Inland Empire

2006

Pour une description plus complète du film voir : scénario.

Avec : Laura Dern (Nikki Grace/Susan Blue), Justin Theroux (Devon Berk/Billy Side), Jan Hencz (Janek, le mari), Julia Ormond (Doris Side), Karolina Gruszka (La jeune fille perdue devant la télévision et ailleurs), Jeremy Irons (Kingsley Stewart), Harry Dean Stanton (Freddy Howard), Grace Zabriskie (la voisine de Inland empire), Bellina Logan (Linda, l'amie de Nikki), Mary Steenburgen (La voisine polonaise), Peter J. Lucas (Piotrek Krol), Robert Charles Hunter (le détective Hutchinson), Neil Dickson (le producteur). 2h52.

Un projecteur de cinéma dont les arcs au charbon claquent dans la nuit éclaire violemment les caractères d'une inscription en majuscule : INLAND EMPIRE puis s'éloigne jusqu'à disparaître dans l'arrière-plan droit de l'image.

La porte d'une chambre hôtel en noir et blanc. Un homme demande les clés à la femme, leurs visages resteront floutés. La femme s'assoit sur le canapé et, selon les désirs de l'homme, se déshabille et agit comme le ferait une putain. Ils disparaissent. L'aiguille grossie d'un tourne-disque suit des sillons qui égrènent une chanson qui connut un grand succès dans les pays baltes. Des images indistinctes suggèrent des mouvements qui pourraient être ceux de l'amour physique.

Une jeune femme dans une chambre d'hôtel pleure, assise sur un lit. Sans doute est-elle celle de tout à l'heure. Le lit était hors champs mais le canapé apparaît bien sur la droite. Cette jeune femme brune que le générique désignera comme la jeune fille perdue (lost girl) pleure en regardant la télévision. Dans celle-ci apparaissent furtivement une drôle de pièce hantée par des hommes-lapins et une femme assez âgée qui court, ces images se dissolvent dans les grains noir et blanc d'une télévision qui aurait perdu sa réception.

Dans une drôle de pièce aux murs verts et à la moquette saumon, des personnages au corps humain et à la tête de lapin aux grandes oreilles discutent. Ils sont dans la télévision que regarde la jeune fille perdue qui pleure. La femme-lapin interpelle l'un des hommes-lapins afin qu'il révèle un secret. L'homme-lapin entre dans une seconde pièce plus grande, plus riche. Le salon de carton pâte devient réel. L'homme-lapin disparaît. Deux hommes discutent dont l'un, légèrement barbu déclare qu'il souhaite trouver un "moyen d'entrer" qu'il "cherche un accès ".

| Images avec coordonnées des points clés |
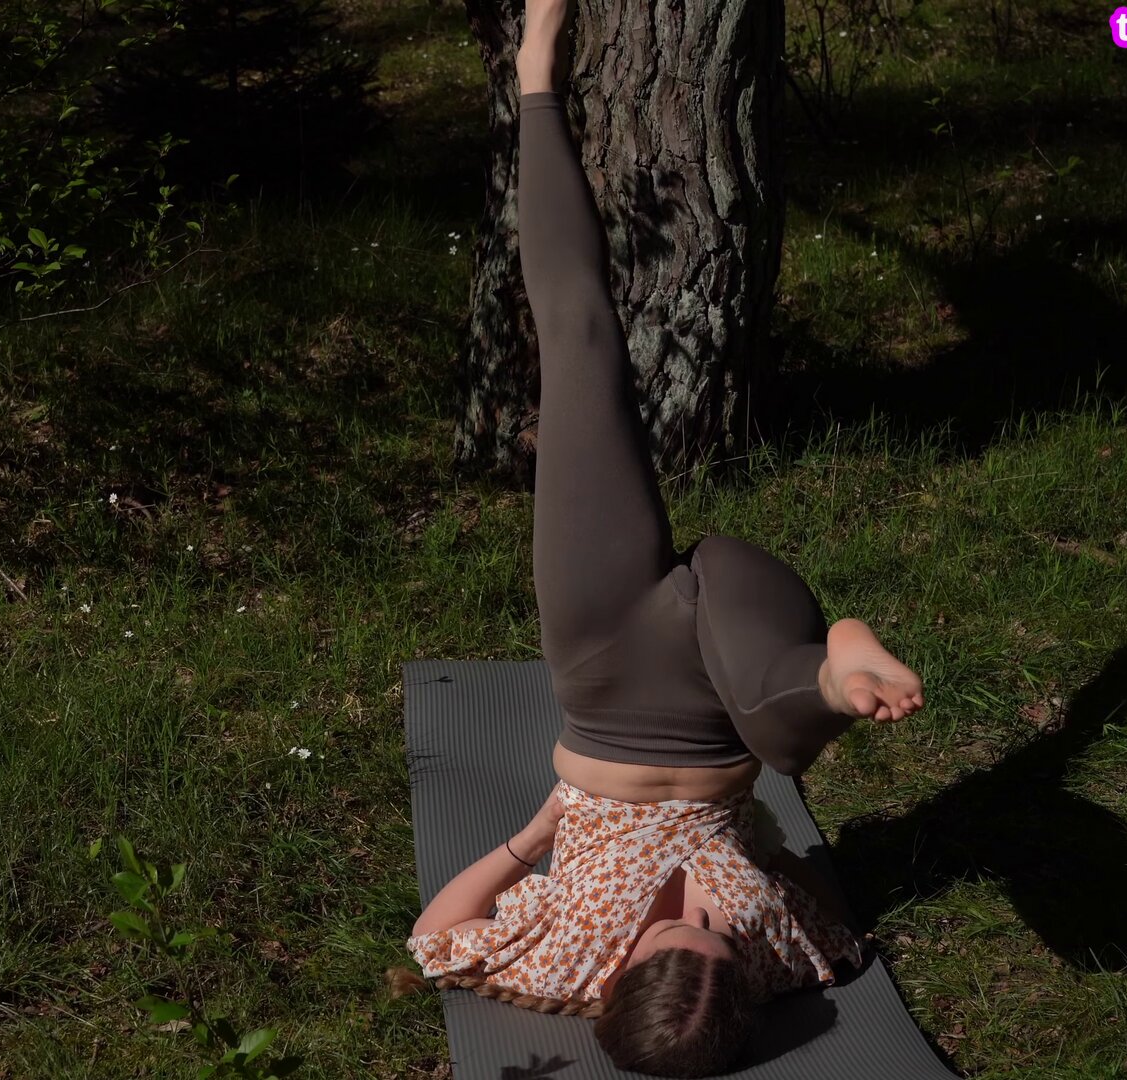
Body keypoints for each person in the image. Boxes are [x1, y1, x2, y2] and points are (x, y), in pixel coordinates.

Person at [393, 1, 924, 1074]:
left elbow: (435, 939)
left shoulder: (568, 966)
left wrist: (535, 839)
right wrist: (764, 855)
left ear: (617, 977)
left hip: (600, 669)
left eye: (664, 941)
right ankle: (836, 667)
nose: (699, 925)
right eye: (717, 940)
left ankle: (538, 77)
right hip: (731, 685)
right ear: (742, 982)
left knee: (579, 340)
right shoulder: (770, 956)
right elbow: (833, 932)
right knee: (777, 728)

| Votre tâche |
Poursuivez le résumé du film Inland Empire là où il s'interrompt.

| Votre réponse |
Dans un parc, une femme au regard hallucinée s'approche de la grande grille en fer forgée qui permet de pénétrer dans une riche maison bourgeoise. Elle interpelle la jeune maîtresse de maison et lui déclare vouloir connaître ses nouveaux voisins. La jeune maîtresse de maison se révèle être une actrice de télévision assez célèbre. La vieille femme prédit à l'actrice qu'elle obtiendra le rôle qu'elle attend. Elle l'interroge pourtant sur le scénario voulant savoir s'il est sur le mariage puis embraye alors sur une étrange légende d'enfants perdus et de culpabilité. La jeune femme, choquée par ce ton vulgaire (brutal fucking murder), lui demande de partir. Celle-ci obtempère non sans avoir déclaré qu'il est pratique d'être amnésique comme elle car, comme cela, on peut oublier que l'on a des factures à régler. Elle lui prédit que demain, la jeune femme se trouvera sur le canapé d'en face.

Effectivement le lendemain, dans le canapé d'en face, l'agent de Nikki lui apprend qu'elle a obtenu le rôle. La voici à Hollywood pour interpréter Les Lendemains Bleus. Le metteur en scène prétend, qu'ensemble, ils vont faire un truc. Dans l'émission de promotion télévisuelle, la présentatrice insinue qu'une intrigue amoureuse est en train de naître entre Nikki et Devon. Celle-ci, interrogée, déclare vouloir rester professionnelle pendant que Devon ricane.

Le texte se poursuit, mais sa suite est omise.